Knowing that Beauchamps had spent years at court as both the king’s dancing master and fellow performer, Charles chose his words carefully. “It was certainly another world.”
Beauchamps’s mouth quirked at one corner. “What a very politic summing up.” He stepped to the center of the room.
“Bonjour, messieurs.” The dancing master bowed to the students.
“Bonjour, Maître Beauchamps,” the class said in unison, and bowed in return. Then, at a nod from Jouvancy, the boys took off their scholar’s gowns and hung them on the hooks provided, since rehearsing in only their jackets, shirts, and breeches made it easier to move and easier for directors to see and correct mistakes.
As the ballet cast marked the edges of their “stage” with old costume hats, Jouvancy reclaimed Beauchamps’s attention. “Maître du Luc will observe what you have done in our absence and approve it.” He paused fractionally. “Or not.”
Beauchamps breathed in slowly through his nose and twitched at the ivory lace cascading from his blue coat cuffs. Jouvancy was making it more than clear that he had not forgiven Beauchamps for going to Italy in January and absenting himself from preparations for the February show that had ushered in Lent.
“I’m sure all will go well,” Charles said quickly, restraining himself from stepping physically between the two. “Shall we begin, mon père?” With a brilliant smile at Jouvancy and without waiting for an answer, he ushered Beauchamps toward the other end of the room.

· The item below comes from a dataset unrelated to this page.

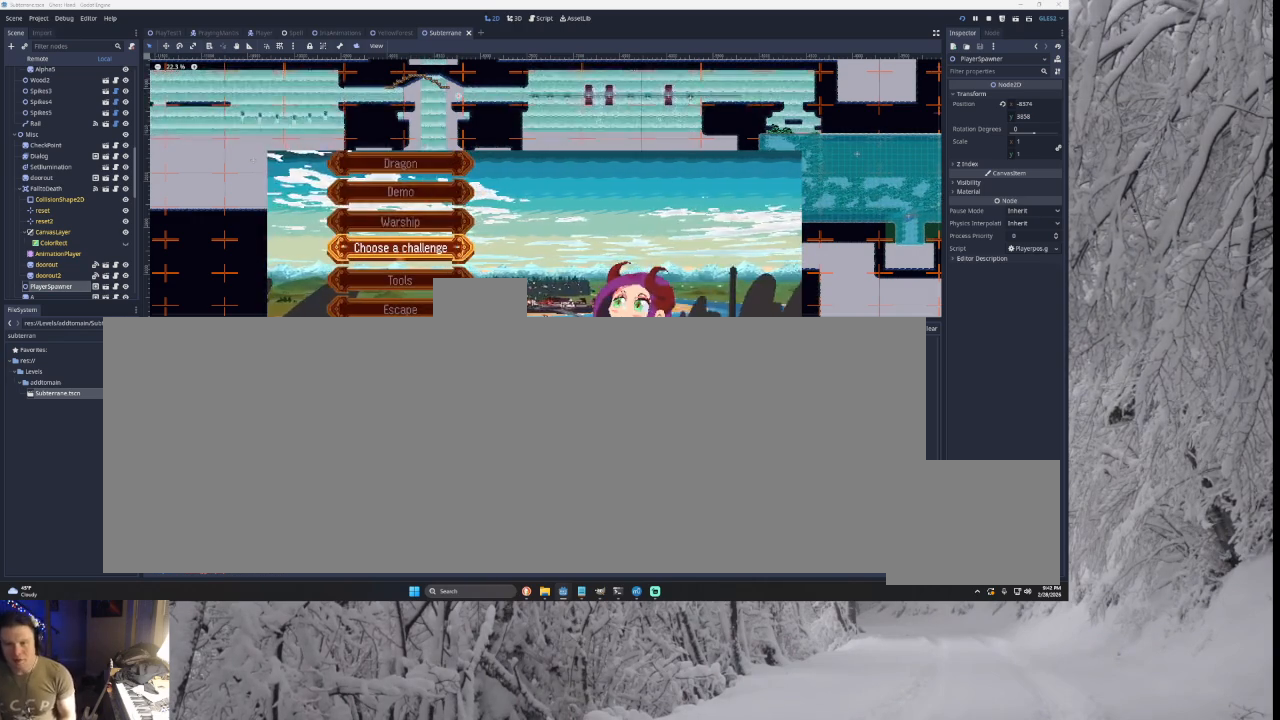
{"buttons": [], "left_stick": "center", "right_stick": "center", "events": []}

“What a diplomat you have become,” Beauchamps murmured. “Do we owe this to your experience as a courtier?”
“I hope not.”
Charles called the ballet cast to order and told the boys who had already been assigned roles and were learning their dances to go over their steps in silence. Those
not yet cast, he called together at the side of the dancing space, and he and Beauchamps looked them over. Or rather, Charles looked them over. Beauchamps looked only at Bertamelli. The little Italian, guilt apparently forgotten, stood at the front of the group quivering with hope for good roles. Which he would certainly have, being the best student dancer. Like most of the others, Bertamelli would have several parts, since La France Victorieuse had no single star role but many small entrées in each Part. Unless, Charles thought wryly, the rector took Bertamelli’s roles all away when he found out about Bertamelli’s trip to the tower. No reason, though, to tell Beauchamps that, not yet.

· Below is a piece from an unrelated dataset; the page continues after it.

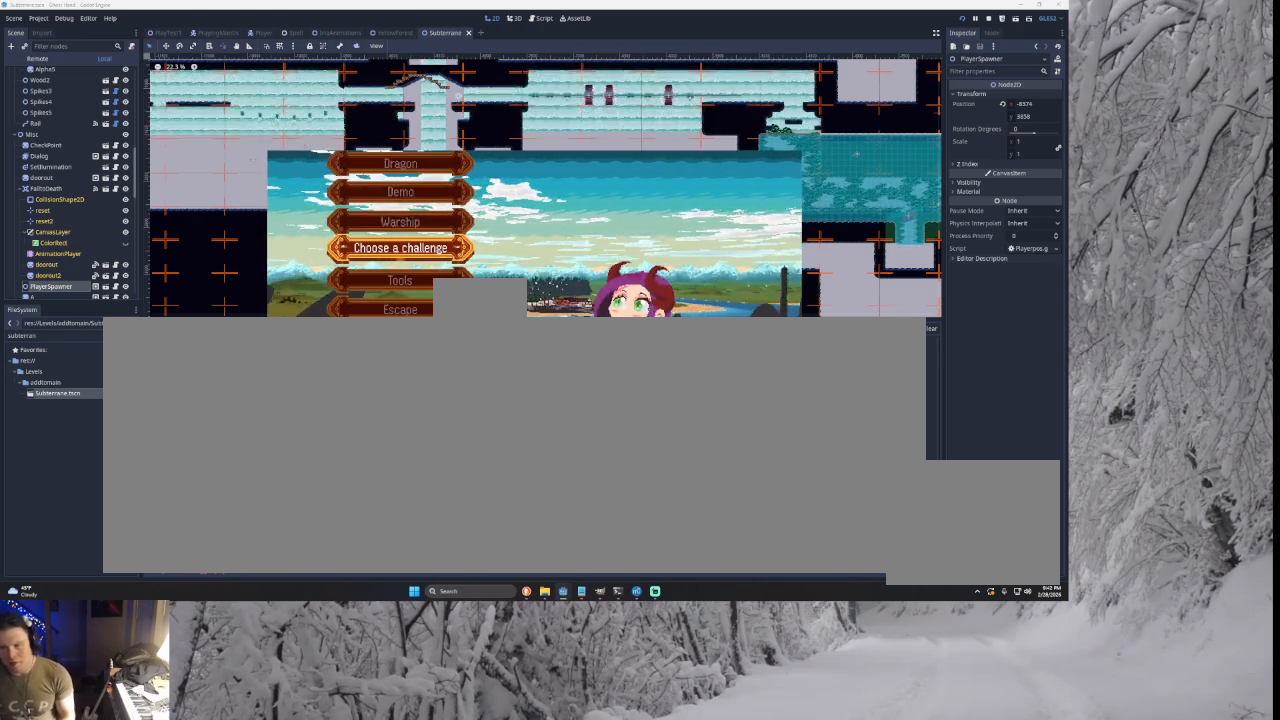
{"buttons": [], "left_stick": "center", "right_stick": "center", "events": []}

Seeing that Beauchamps would be no help until Bertamelli was dealt with, Charles said, “What roles do you want to give him, maître?”
“Hmm? A pity this ballet has no star part. Though he’s too small yet to play heroes. And may always be. But, blessed Terpsichore, the talent in that small body is blinding. I’ve worked with him a great deal while you’ve been gone.” The dancing master’s eyes glowed, all his usual irony vanished. “I’ve rarely seen such a gift.” His face sobered and he sighed. “You’ll have to let him go, you know. He can’t waste himself here.”
“I know. God made him for the stage. We’ve talked about it.” Charles had once been a very good dancer himself, and he knew what he was seeing when he watched the little Italian. “I only want him to stay with us until he’s a little older and better able to manage himself in the world.”
Beauchamps grunted. “A little while. But not long.” He held out his hand for the ballet livret. “I had thought to give him Deceit in the first Part, Mercury and one of the Harlequins in the second, Eole, master of the winds, in the third, and one of the Furies in the fourth.”